Est-il déplacé de citer H. Arendt en conservant ici le terme de tyrannie ? Ces lignes ne sont pas extraites pourtant du Système totalitaire, mais bien de La condition de l’homme moderne. Cette tyrannie-là n’est pas bien identifiable. Elle a su infiltrer nos cultures sans douleur apparente. Qu’en est-il, qu’en sera-t-il de la « patrie des hommes », puisque la transformation (déniée) de mon lieu de travail en entreprise nuisant gravement à la Santé, participe bien de l’harmonisation mondialiste ? Comment les « privilégiés [12] […] ceux qui savent encore ce que c’est que d’agir », porteurs d’action dans son « caractère révélatoire », de verbe et de commencement produiront-ils « des récits et [du] devenir historique », lesquels « à eux deux forment la source d’où jaillit le sens, l’intelligibilité, qui pénètre et illumine l’existence humaine » ?

Qu’en est-il et qu’en sera-t-il de la « patrie des hommes » ? Les psychanalystes connaissent encore « ce miracle qui sauve le monde » quand il advient, l’enfant né de l’analyse, bébé, oeuvre d’art, pensée créatrice, avènement de soi à soi, de soi à l’autre. Par delà les transmissions invalidantes (privées et collectives), et les décrets de Procuste (sociaux et politiques), est-il par trop idéaliste d’augurer que ce cycle aura une fin et que :

« … chaque fin dans l’histoire contient un nouveau commencement. Ce commencement est la seule promesse, le seul « message » que la fin puisse jamais donner. Le commencement, avant de devenir un évènement historique est la suprême capacité de l’homme [13] ; politiquement, il est identique à la liberté de l’homme. Initium ut esset homo créatus est — « pour qu’il y eût commencement, l’homme fut créé ». Ce commencement est garanti par chaque nouvelle naissance, il est en vérité chaque homme. »

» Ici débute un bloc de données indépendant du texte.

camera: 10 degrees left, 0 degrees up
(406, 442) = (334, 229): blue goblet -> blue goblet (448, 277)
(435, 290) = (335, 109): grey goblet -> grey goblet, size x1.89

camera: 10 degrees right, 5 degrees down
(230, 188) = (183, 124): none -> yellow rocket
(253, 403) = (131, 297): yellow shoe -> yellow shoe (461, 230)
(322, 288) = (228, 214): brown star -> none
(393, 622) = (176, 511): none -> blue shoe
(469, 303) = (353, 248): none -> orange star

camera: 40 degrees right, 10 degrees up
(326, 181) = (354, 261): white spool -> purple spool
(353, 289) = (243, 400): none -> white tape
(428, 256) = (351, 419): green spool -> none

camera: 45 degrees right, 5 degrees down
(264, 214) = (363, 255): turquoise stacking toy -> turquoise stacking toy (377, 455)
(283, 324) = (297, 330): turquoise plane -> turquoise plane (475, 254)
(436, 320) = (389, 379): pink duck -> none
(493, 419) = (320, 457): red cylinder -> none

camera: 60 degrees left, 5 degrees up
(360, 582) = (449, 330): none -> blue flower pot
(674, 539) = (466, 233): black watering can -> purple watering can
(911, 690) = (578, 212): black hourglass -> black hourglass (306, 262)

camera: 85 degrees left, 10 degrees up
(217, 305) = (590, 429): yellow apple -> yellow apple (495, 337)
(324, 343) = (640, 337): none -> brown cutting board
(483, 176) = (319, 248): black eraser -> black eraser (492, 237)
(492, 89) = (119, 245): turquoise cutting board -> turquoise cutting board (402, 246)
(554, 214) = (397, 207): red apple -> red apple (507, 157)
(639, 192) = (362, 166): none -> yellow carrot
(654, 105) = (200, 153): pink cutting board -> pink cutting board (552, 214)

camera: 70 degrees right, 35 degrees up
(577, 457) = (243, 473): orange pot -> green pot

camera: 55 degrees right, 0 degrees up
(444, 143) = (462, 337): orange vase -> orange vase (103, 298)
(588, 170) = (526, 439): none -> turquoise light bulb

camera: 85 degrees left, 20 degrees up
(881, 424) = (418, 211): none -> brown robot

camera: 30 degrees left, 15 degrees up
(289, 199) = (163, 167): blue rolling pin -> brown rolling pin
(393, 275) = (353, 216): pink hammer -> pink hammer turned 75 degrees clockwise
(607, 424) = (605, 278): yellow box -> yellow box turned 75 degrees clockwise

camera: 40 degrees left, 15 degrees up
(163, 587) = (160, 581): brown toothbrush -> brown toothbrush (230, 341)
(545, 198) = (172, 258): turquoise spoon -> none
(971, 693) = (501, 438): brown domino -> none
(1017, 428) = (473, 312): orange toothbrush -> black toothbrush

H. Arendt, Le système totalitaire, Seuil, 1972.

Des formes peut-être à venir pour invalider la technocratie promue au rang d’idéalisme, continuer de chercher à penser sans tricher « le déchiffrement des énigmes de l’esprit humain et des maladies psychogènes [14] » ne sont pas nées sans doute, mais la mise au monde des hommes insiste et se poursuit, et « le fait qu’ils commencent à nouveau » (nés pour innover et non pas pour mourir, dit plus haut H. Arendt), assure « cette espérance et cette foi qui ont trouvé sans doute leur expression la plus succincte, la plus glorieuse dans la petite phrase des Évangiles annonçant leur « bonne nouvelle » : « Un enfant nous est né [15] ».

Peut-il se pardonner sous « la dictature de la raison » encore indiscutée, de penser avec H. Arendt par-dessus la pensée grecque politiquement plus correcte chez les intellectuels d’occident, et par-dessus la pensée scientifique, seule référence validée par toutes nos opinions ? Parler ainsi au nom des hommes à naître, bien qu’un peu court, apparaît à mon désarroi comme affaire urgente et inévitable pour la construction d’un secours, peut-être porteur d’une improbable guérison.

Que l’organisation en place poursuive son action. Qu’elle impose ses nourritures obligées, faciles et délétères, conçues pour gâter nos vigilances, flatter nos résistances. Nous les trouvons à chaque tournant de nos vies et de nos travaux.

Les grands ginkgos éternels demeurent, leur figure dans sa dimension intemporelle assure que l’inconscient résiste mieux que nos moi contemporains à l’objectivation des symptômes, de la maladie ; pas moins sûrement que savent résister à toutes les pollutions les beaux arbres sacrés venus de Chine jusqu’à mon hôpital, qu’un hasard rêveur ou confiant dota semble-t-il, de feuilles en forme de coeurs.

Comment avancerons-nous au travers de nos refus et de nos oublis ? Sous quelles formes fusera ou commence à sourdre peut-être ce retour-là du refoulé ? Si nous n’avons pas la faculté de les désigner encore, il revient à ceux qui continuent d’y rester attentifs.